On 20/06/13 08:49, Phillip Lord wrote:
Well, that doesn't answer the question. The backtick is useful in
writing macros (although the situation this caused me grief, actually, I
wasn't). So is quote. But then I do not understand why the behaviour is
different between the two.
I thought the question was whether this is expected or not that's why I
answered accordingly...What I wanted to get across is that ` is critical
for generating code (macro-writing) whereas ' has nothing to do with
macros really. It's just a way of saying 'skip evaluation of this symbol
- just pass it along'. However, whenever you do `(map ~f ~coll) what you
really mean is (clojure.core/map some-fn some-coll) and that is exactly
what the macro will expand to. Say, you had overwritten 'core.map' with
your own version in that namespace...then the macro would expand to
(some-namespace/map some-fn some-coll) . If you swap ` for ' then what
you get is a list with a bunch of non-qualified symbols in. Not very
useful is it?
Ambrose went a bit further and explained local-name capturing & gensym.

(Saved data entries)
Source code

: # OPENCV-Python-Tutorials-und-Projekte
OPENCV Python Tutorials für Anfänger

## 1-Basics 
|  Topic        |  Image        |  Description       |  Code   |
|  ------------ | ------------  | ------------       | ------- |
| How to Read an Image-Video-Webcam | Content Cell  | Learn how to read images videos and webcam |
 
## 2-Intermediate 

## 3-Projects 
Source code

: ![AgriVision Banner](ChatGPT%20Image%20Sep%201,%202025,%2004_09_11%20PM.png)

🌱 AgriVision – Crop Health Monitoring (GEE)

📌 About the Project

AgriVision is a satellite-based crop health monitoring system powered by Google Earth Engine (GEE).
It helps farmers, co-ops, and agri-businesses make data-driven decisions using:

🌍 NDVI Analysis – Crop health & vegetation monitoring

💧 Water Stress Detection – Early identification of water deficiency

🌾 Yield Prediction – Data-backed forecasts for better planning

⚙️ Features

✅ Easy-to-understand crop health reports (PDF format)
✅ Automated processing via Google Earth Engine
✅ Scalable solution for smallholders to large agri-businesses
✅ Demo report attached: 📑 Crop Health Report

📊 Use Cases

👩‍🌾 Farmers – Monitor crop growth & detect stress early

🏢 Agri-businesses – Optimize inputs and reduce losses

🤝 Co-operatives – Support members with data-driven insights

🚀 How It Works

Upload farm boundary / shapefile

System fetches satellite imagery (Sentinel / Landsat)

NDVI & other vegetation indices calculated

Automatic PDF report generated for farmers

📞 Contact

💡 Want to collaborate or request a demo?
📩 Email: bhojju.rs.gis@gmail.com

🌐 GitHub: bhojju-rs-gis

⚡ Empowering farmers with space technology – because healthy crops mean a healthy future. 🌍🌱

▸ **Task prompt**
Pick up the mailing-list reply about backtick versus quote in Clojure macros after its last sentence and continue it.

▸ **Reply to the task**
Even though automatic namespace qualification helps with that, it seems
to be that this is not the primary reason for it. Being able to generate
code dynamically without having to qualify every single symbol sounds
more important to me...after all, avoiding local name capturing can be
considered the programmer's responsibility...ok, the language helps with
gensym etc but it should always be in the back of your head when writing
macros. Even with gensym and syntax-quote there is still a way to
achieve name capturing and I think 'the joy of Clojure' demonstrates an
'arguably useful' example of this...
to sum up the behaviour is different because ` & ' are used to achieve
different tasks. It often helps me to think of ` as resolving the symbol
whereas ' doesn't do anything to it.
hope this is clearer now...
this is nice video http://www.infoq.com/presentations/Clojure-Macros
that explains the compilation process of Clojure and how macros make it
harder to grasp.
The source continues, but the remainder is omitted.